Suriye'de olanların diğer Arap rejimleri ve İran'daki etkileri ne olacak, sorusu da önemlidir. İlk olarak görünen o ki, bölgenin önemli aktörlerinden olan İran ve Rusya’nın Suriye siyasetinin çöktüğüdür. Türkiye’nin ise şu an için desteklediği güçler iktidarı ele geçirmiş görülüyor. Kuşkusuz bölge yeni gelişmelere gebe görülüyor. Bu yüzden erken yapılacak olan açıklamaları yalanlayacak veya zayıflatacak gelişmeler de ortaya çıkabilir.
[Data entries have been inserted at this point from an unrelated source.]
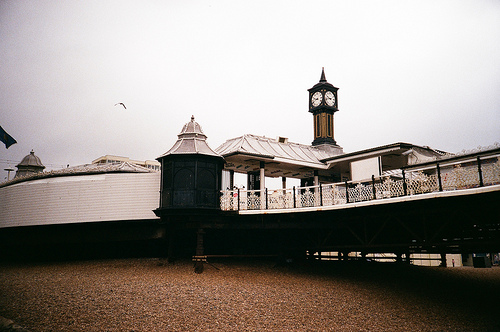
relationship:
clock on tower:
[310, 91, 324, 108] [308, 63, 342, 145]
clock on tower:
[324, 90, 336, 107] [308, 63, 342, 145]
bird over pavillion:
[109, 102, 127, 110] [4, 148, 163, 256]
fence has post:
[221, 155, 500, 211] [291, 186, 298, 211]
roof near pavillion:
[212, 134, 333, 179] [4, 148, 163, 256]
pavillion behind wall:
[4, 148, 163, 256] [5, 171, 166, 225]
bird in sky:
[109, 102, 127, 110] [53, 36, 207, 97]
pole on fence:
[236, 190, 243, 212] [221, 155, 500, 211]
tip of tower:
[320, 64, 326, 84] [308, 63, 342, 145]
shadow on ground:
[266, 254, 498, 331] [9, 265, 408, 331]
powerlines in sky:
[1, 155, 22, 167] [53, 36, 207, 97]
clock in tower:
[310, 91, 324, 108] [308, 63, 342, 145]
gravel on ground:
[223, 272, 253, 284] [9, 265, 408, 331]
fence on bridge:
[221, 155, 500, 211] [234, 186, 498, 257]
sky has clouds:
[53, 36, 207, 97] [354, 37, 476, 120]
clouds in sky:
[354, 37, 476, 120] [53, 36, 207, 97]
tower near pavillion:
[308, 63, 342, 145] [4, 153, 163, 256]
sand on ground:
[331, 303, 382, 329] [9, 265, 408, 331]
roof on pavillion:
[212, 136, 333, 179] [4, 153, 163, 256]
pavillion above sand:
[4, 148, 163, 256] [331, 303, 382, 329]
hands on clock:
[312, 96, 319, 105] [310, 91, 324, 108]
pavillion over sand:
[4, 148, 163, 256] [331, 303, 382, 329]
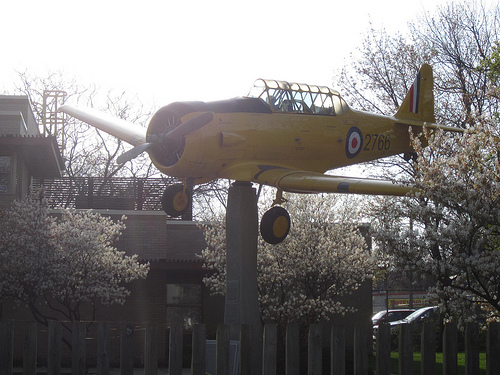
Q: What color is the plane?
A: Yellow.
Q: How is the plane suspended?
A: Column.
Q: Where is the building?
A: Background.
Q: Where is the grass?
A: By vehicles.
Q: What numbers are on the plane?
A: 2766.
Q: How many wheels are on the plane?
A: Two.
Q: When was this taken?
A: Daytime.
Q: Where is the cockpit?
A: Top.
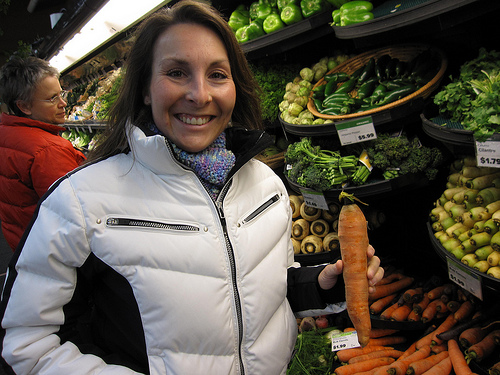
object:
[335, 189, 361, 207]
top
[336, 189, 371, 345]
carrot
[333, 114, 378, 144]
sign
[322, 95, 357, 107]
pepper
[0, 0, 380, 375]
woman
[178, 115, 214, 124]
teeth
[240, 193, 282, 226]
zipper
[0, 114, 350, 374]
jacket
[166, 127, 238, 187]
scarf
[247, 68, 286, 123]
lettuce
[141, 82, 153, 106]
ear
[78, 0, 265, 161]
hair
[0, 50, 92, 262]
lady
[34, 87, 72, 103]
glasses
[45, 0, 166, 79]
light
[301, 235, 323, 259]
turnip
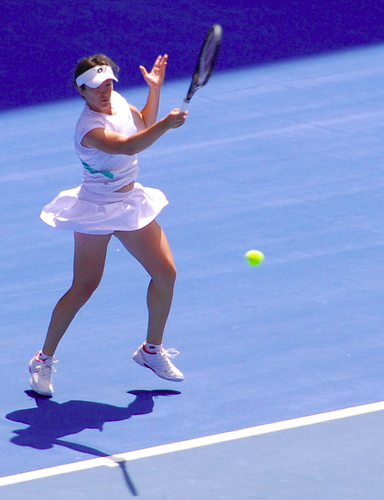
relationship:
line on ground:
[0, 400, 382, 488] [2, 45, 382, 498]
Esad gibi, bütün alt kültürleri baskı altına alan bir azınlık diktatörlüğünü savunmak ilkesel açıdan sorunludur. Her yeni durum risklidir kuşkusuz. Beklenen çoğulcu, adil, bütün grupların katılımı ile oluşan bir yönetimdir. Böyle bir yönetim için, bölgede bir hayli etkin olan, milliyetçiliğin dar kalıplarından uzaklaşmak gerekir. Çünkü bölge BAAS modelinden, milliyetçilik ideolojisini temel alan ulus devlet yapılanmalarından, askeri ve yarı askeri otoriter rejimlerden çok çekti. Bölgenin kurtuluşu, Hz. Peygamberin en önemli sünneti olan "Medine Vesikası" modelinin temel felsefesini referans alarak kurulacak siyasi modeldir.
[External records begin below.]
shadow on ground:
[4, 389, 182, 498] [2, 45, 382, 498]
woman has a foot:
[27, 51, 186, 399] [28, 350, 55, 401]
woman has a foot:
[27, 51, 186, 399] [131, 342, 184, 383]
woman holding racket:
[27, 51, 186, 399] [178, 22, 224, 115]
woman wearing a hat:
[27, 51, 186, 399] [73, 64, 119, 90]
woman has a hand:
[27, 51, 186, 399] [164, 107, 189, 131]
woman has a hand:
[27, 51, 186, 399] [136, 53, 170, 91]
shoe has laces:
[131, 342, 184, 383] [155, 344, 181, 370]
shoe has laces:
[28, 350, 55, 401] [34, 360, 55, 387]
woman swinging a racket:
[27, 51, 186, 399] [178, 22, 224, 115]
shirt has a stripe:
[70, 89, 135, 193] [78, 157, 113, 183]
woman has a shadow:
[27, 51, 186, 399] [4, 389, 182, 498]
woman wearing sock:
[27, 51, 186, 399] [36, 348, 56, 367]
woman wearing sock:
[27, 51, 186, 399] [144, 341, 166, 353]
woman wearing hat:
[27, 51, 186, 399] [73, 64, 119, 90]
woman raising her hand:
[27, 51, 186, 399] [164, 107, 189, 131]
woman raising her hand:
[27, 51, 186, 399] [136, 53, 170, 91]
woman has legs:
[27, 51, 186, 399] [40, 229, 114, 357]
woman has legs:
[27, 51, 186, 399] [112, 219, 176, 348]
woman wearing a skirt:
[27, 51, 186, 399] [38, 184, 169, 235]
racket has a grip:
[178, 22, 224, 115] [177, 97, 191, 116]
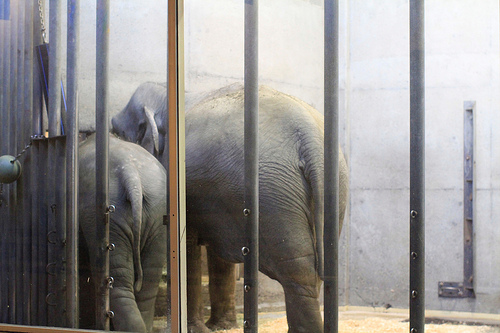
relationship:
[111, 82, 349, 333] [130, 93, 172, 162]
elephant has an ear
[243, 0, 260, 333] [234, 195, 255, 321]
bar has rings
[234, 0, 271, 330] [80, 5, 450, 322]
metal pole of fence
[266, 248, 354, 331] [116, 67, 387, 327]
leg of elephant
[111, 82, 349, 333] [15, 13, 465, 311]
elephant in cage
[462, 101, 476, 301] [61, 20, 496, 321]
bar on wall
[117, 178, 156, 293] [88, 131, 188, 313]
tail attached to elephant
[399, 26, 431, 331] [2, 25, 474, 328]
pole attached to fence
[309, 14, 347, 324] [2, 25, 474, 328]
pole attached to fence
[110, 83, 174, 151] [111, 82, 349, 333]
head attached to elephant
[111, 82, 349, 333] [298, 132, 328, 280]
elephant has tail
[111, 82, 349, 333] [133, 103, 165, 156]
elephant has ear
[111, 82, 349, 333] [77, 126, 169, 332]
elephant standing next to elephant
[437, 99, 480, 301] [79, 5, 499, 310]
bar on wall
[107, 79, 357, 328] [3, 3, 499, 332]
elephant in cage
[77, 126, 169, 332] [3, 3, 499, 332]
elephant in cage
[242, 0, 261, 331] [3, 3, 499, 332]
bar on cage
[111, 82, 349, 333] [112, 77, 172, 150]
elephant has head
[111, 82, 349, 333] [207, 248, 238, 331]
elephant has leg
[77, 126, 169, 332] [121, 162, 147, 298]
elephant has tail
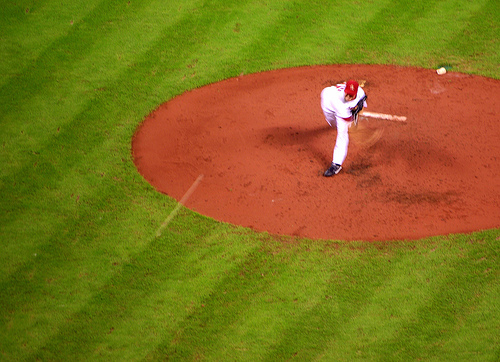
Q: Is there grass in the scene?
A: Yes, there is grass.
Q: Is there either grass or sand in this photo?
A: Yes, there is grass.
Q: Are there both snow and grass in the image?
A: No, there is grass but no snow.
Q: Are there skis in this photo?
A: No, there are no skis.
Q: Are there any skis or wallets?
A: No, there are no skis or wallets.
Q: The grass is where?
A: The grass is on the ground.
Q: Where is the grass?
A: The grass is on the ground.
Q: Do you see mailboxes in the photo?
A: No, there are no mailboxes.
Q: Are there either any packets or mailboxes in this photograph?
A: No, there are no mailboxes or packets.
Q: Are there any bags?
A: No, there are no bags.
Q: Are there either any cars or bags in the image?
A: No, there are no bags or cars.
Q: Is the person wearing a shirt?
A: Yes, the person is wearing a shirt.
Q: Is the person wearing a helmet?
A: No, the person is wearing a shirt.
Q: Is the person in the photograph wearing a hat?
A: Yes, the person is wearing a hat.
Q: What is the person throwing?
A: The person is throwing the ball.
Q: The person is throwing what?
A: The person is throwing the ball.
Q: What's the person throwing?
A: The person is throwing the ball.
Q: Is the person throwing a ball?
A: Yes, the person is throwing a ball.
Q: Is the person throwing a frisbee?
A: No, the person is throwing a ball.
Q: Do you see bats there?
A: Yes, there is a bat.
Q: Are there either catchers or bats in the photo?
A: Yes, there is a bat.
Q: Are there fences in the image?
A: No, there are no fences.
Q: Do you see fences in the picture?
A: No, there are no fences.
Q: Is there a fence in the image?
A: No, there are no fences.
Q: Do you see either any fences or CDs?
A: No, there are no fences or cds.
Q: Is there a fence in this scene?
A: No, there are no fences.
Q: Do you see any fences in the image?
A: No, there are no fences.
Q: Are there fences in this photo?
A: No, there are no fences.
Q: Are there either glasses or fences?
A: No, there are no fences or glasses.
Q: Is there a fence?
A: No, there are no fences.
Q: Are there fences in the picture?
A: No, there are no fences.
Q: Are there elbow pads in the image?
A: No, there are no elbow pads.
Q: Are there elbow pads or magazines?
A: No, there are no elbow pads or magazines.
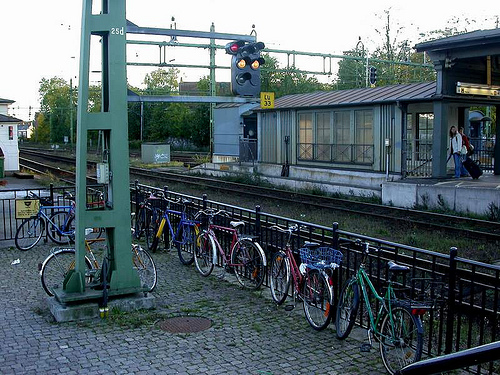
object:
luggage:
[462, 156, 484, 179]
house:
[0, 96, 27, 184]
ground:
[448, 150, 457, 166]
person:
[449, 125, 472, 178]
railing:
[135, 181, 500, 375]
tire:
[128, 245, 158, 292]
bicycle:
[151, 190, 201, 265]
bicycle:
[188, 206, 277, 296]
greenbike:
[335, 237, 424, 374]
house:
[242, 82, 470, 191]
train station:
[183, 27, 500, 360]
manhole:
[156, 313, 219, 332]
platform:
[0, 235, 457, 375]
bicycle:
[269, 224, 337, 331]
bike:
[38, 237, 158, 300]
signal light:
[224, 41, 265, 95]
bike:
[14, 197, 102, 252]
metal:
[52, 0, 140, 307]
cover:
[159, 316, 210, 334]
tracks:
[19, 140, 500, 368]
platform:
[380, 171, 499, 210]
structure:
[52, 0, 435, 306]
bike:
[268, 225, 343, 331]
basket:
[297, 247, 343, 270]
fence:
[0, 179, 500, 374]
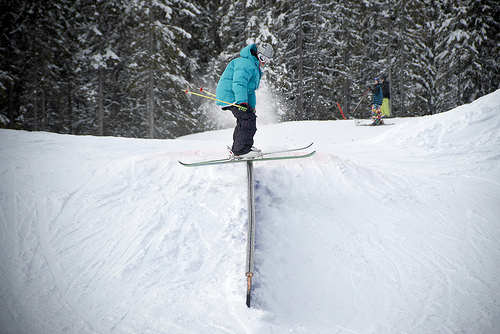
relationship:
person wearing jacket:
[210, 35, 265, 155] [205, 46, 261, 107]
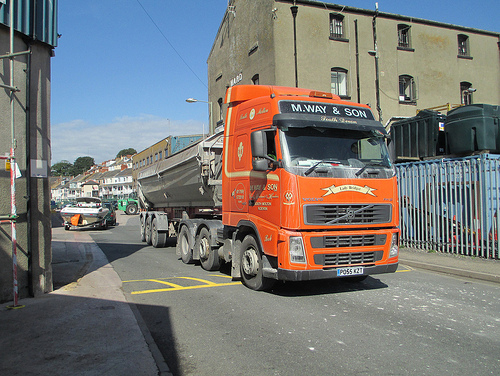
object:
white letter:
[291, 104, 368, 119]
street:
[95, 237, 499, 369]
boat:
[59, 196, 116, 229]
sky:
[59, 18, 151, 82]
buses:
[390, 104, 500, 245]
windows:
[329, 66, 348, 99]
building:
[206, 0, 498, 135]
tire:
[239, 234, 275, 290]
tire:
[198, 227, 222, 271]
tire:
[179, 224, 200, 263]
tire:
[151, 217, 167, 247]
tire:
[126, 204, 138, 215]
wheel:
[126, 205, 137, 215]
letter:
[315, 105, 323, 114]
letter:
[344, 108, 352, 117]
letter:
[352, 109, 359, 117]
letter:
[358, 110, 367, 119]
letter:
[304, 104, 315, 112]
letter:
[344, 106, 351, 115]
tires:
[140, 217, 146, 242]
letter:
[291, 104, 303, 112]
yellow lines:
[130, 284, 209, 294]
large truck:
[132, 84, 401, 291]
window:
[327, 10, 349, 43]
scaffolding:
[0, 0, 32, 305]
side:
[0, 0, 54, 304]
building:
[0, 0, 59, 306]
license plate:
[337, 266, 364, 276]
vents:
[324, 205, 377, 270]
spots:
[427, 294, 433, 297]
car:
[60, 197, 117, 230]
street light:
[186, 98, 214, 134]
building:
[99, 168, 136, 199]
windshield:
[285, 128, 396, 177]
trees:
[74, 156, 94, 172]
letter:
[319, 105, 327, 113]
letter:
[332, 107, 340, 115]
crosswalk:
[119, 262, 415, 296]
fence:
[395, 154, 500, 261]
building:
[131, 135, 208, 196]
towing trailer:
[117, 198, 148, 215]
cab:
[220, 84, 400, 292]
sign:
[291, 104, 368, 119]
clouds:
[54, 123, 135, 160]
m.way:
[291, 104, 327, 114]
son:
[344, 108, 368, 119]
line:
[209, 274, 232, 278]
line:
[158, 272, 217, 285]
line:
[131, 281, 242, 294]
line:
[122, 279, 183, 288]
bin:
[444, 104, 500, 155]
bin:
[390, 109, 448, 162]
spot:
[309, 347, 316, 350]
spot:
[338, 340, 346, 344]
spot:
[377, 303, 385, 311]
Aslında temeldeki sorun, bölgeye Batı'dan ithal edilen milliyetçiliğe dayalı ulus devletlerdir. Ulus devletler, doğası gereği çoğulcu bir yapıya sahip olan İslam dünyasında siyasal bir sorun alanıdır. Öte yandan ulus devletlerin temel ideolojisi olan milliyetçilik, farklı etnisitelerin barış içinde bir arada, yaşamasına elverişli değildir. Milliyetçilik, bir devlet ideolojisi olduğunda çok daha, sorunlu, baskıcı ve ötekileştirici olabilmektedir. Milliyetçiliğin diğer önemli bir yönü de kolaylıkla şiddete evirilen yapısıdır. Devlet gücünü arkasına aldığında, milliyetçilik, şiddet üretmeye yatkındır.
Krizin önemli bir bölümü de İslam tarihinde Emevilerle başlayan siyasal kırılmaya dayanmaktadır. Bu dönemde Nebevi modelden büyük ölçüde uzaklaşılmış, merkeziyetçi, otoriter bir siyasal örgütlenmeye gidilmiştir. Bu örgütlenmenin dayandığı siyasal anlayış bugün hala siyasal zihniyeti belirlemektedir.
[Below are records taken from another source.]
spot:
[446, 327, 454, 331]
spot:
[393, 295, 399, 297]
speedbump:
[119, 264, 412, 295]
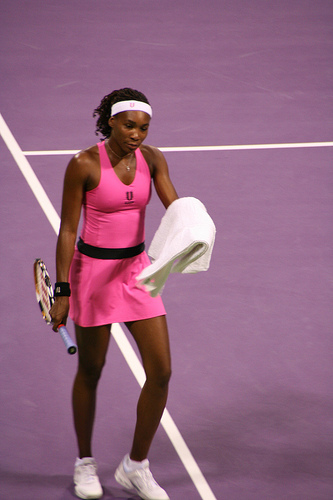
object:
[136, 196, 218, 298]
towel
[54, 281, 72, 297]
wrist band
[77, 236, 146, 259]
belt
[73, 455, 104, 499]
sneaker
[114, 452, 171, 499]
sneaker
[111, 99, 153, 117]
head band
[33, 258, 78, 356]
tennis racquet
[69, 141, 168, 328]
dress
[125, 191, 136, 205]
logo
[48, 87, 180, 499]
girl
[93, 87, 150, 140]
hair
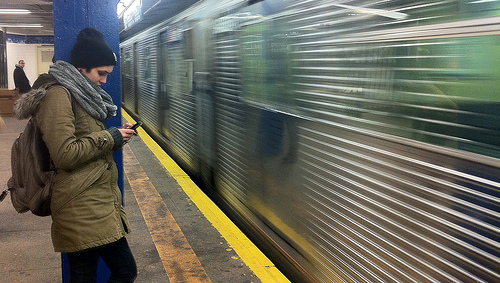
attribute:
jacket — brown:
[19, 69, 132, 256]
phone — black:
[124, 116, 143, 136]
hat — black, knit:
[70, 27, 116, 65]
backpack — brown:
[11, 120, 53, 220]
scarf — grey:
[50, 61, 117, 119]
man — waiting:
[14, 60, 32, 97]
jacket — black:
[14, 66, 33, 91]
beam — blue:
[54, 1, 124, 283]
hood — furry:
[15, 74, 61, 115]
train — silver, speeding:
[114, 0, 500, 282]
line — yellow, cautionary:
[122, 109, 299, 282]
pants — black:
[68, 239, 139, 283]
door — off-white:
[39, 46, 59, 79]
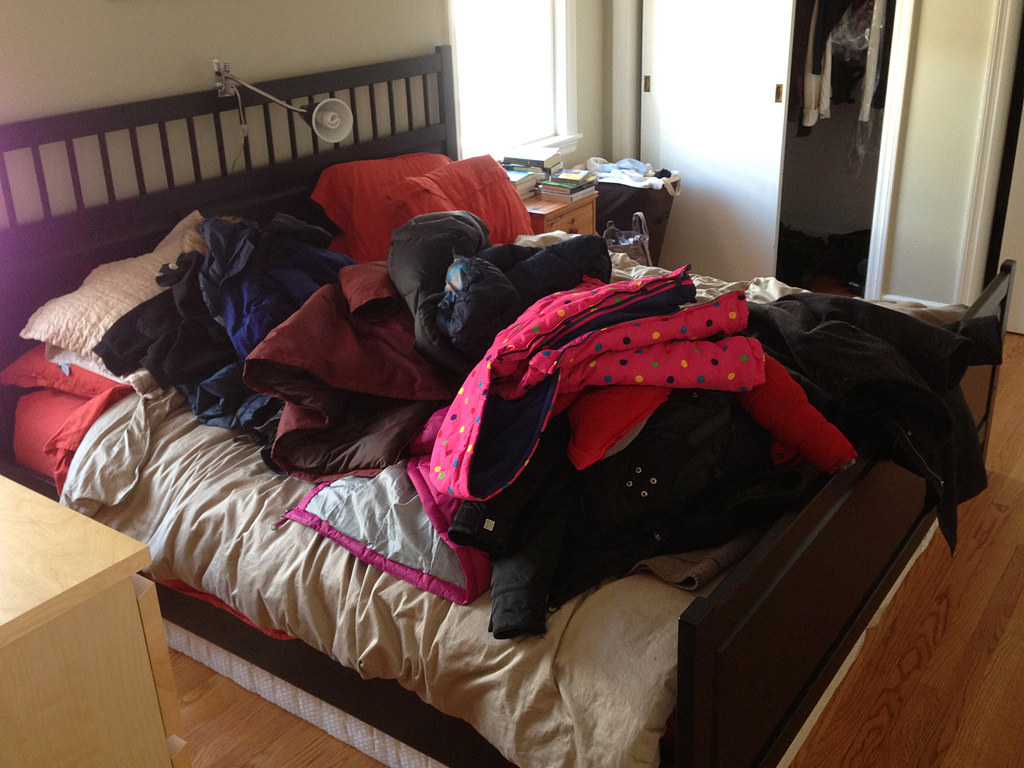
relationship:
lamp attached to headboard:
[201, 41, 360, 161] [4, 35, 455, 299]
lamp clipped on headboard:
[201, 41, 360, 161] [4, 35, 455, 299]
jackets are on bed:
[88, 203, 994, 579] [7, 27, 1014, 754]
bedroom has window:
[0, 6, 1022, 766] [446, 5, 570, 169]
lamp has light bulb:
[201, 41, 360, 161] [320, 105, 344, 133]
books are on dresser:
[538, 161, 599, 211] [520, 167, 602, 235]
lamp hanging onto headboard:
[201, 41, 360, 161] [4, 35, 455, 299]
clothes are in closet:
[792, 8, 913, 135] [607, 6, 991, 317]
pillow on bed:
[349, 142, 546, 268] [7, 27, 1014, 754]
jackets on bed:
[88, 203, 994, 579] [7, 27, 1014, 754]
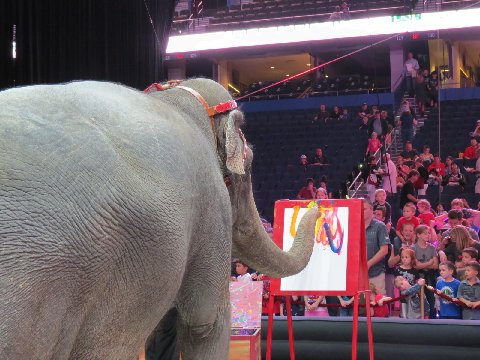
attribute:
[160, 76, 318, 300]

Öte yandan yaşananlar bir medeniyet krizine de işaret etmektedir. "Acilen yeryüzündeki bütün medeniyetlerin bir arada eşit bir şekilde ve barış içinde varlıklarını sürdürmesine imkân sağlayacak yeni bir dünya düzenine ihtiyaç duyulmaktadır. Ancak böyle bir dünya düzeninin kurułabilmesinin temel şartı medeniyetlerin birbirlerinin varlık hakkını kabul etmeleridir. Bu konuda medeniyetlerin ikiye ayrıldıklarını görmekteyiz. Açık medeniyet adını verdiklerimiz başka medeniyetlerin varlık hakkını kabul etmekte ve kendilerini yeryüzündeki yegâne medeniyet olarak görmemektedir. Buna karşılık kapalı medeniyet adını verdiklerimiz ise kendilerini dünyadaki yegane medeniyet olarak görmekte ve diğer medeniyetleri yok etmeye çalışmaktadırlar..." (Recep Şentürk; Açık Medeniyet, İz Yayıncılık)
Medine Vesikası tecrübesi, İslam’ın açık medeniyet olarak tanımlanmasına imkan vermektedir. İslam toplumları bu tarihsel mirası güncelleyerek yeni bir yönetim modelinin önünü açmalıdır.